The most surprising twist in this “crooks against corruption” tale is the arrest of General Gennady Lopyrev, the regional chief of the Federal Protection Service (FSO) in the North Caucasus (Newsru.com, November 25). This most secretive of Russia’s special services, which deals with the personal protection of top leadership figures, has never before been the subject of any such investigation. But the retirement, this past May, of its influential chief, Yevgeny Murovhas, apparently exposed the FSO to the vicissitudes of clan struggle (Kommersant, November 26). Last summer, one of the clans inside the mighty but squabble-infested Federal Security Service (FSB) executed a devastating attack on the Investigations Committee and its head, Alexander Bastrykin. Though compromised in his long-time patron Putin’s eyes, Bastrykin nevertheless survived (Republic.ru, November 23). However, instead of engaging in careful damage-minimization, Bastrykin and his allies inside the FSB have apparently launched a multi-pronged counter-attack, in which both Lopyrev and Ulyukaev are far-from-innocent casualties (Moskovsky Komsomolets, November 24).

One figure that looms large behind these internecine feuds is Igor Sechin, the boss of the state-owned oil giant Rosneft and Putin’s loyal lieutenant from their days striking dubious deals in the office of the mayor of St. Petersburg in the early 1990s. Over the past year, Putin has unceremoniously dumped many old comrades, like Murov, Sergei Ivanov (the former chief of the presidential administration) or Vladimir Yakunin (the ambitious boss of the Russian Railways company). And yet, Sechin’s position continues to look invincible. He has managed to recruit a strong faction inside the Federal Security Service, including by hiring Oleg Feoktistov as Rosneft’s chief of security and a board member. Feoktistov was earlier expelled from the FSB ranks in the course of a corruption scandal (Novaya Gazeta, November 20). Some experts attribute Ulyukaev’s shocking fall to Sechin’s rather crude maneuvering aimed at acquiring the oil company Bashneft and postponing Rosneft’s privatization (Carnegie.ru, November 18). Yet, this business strategy is not going to improve Rosneft’s progressively deteriorating performance, nor will it advance Sechin’s influence, because too many members of the siloviki (security services and power ministry personnel) are uniting against him (his gains in the FSB notwithstanding), while his decadent lifestyle is a serious liability (Svoboda.org, November 17).

Putin’s new anti-corruption campaign aims to demonstrate that nobody in the huge state bureaucracy is “untouchable”; but this might backfire. The Russian president’s decision to take on this massive embezzlement and graft now is hardly a sign of strength.
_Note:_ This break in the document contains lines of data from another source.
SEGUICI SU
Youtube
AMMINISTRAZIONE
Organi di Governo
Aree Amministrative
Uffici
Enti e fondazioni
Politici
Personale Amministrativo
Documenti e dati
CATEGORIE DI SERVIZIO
Instead of disciplining his courtiers and henchmen, he has unleashed a new escalatory clan struggle. As such, he faces the risk of losing control over it. A struggle against corruption in the Putinist system of power is a contradiction in terms because the system itself is based on and driven by bureaucratic predation, which has reached a self-destructive intensity in the environment of shrinking petro-revenues. If public anger against this all-penetrating rot finally begins to flourish, he might conclude that another “victory” in the western theater is his only option for continued survival.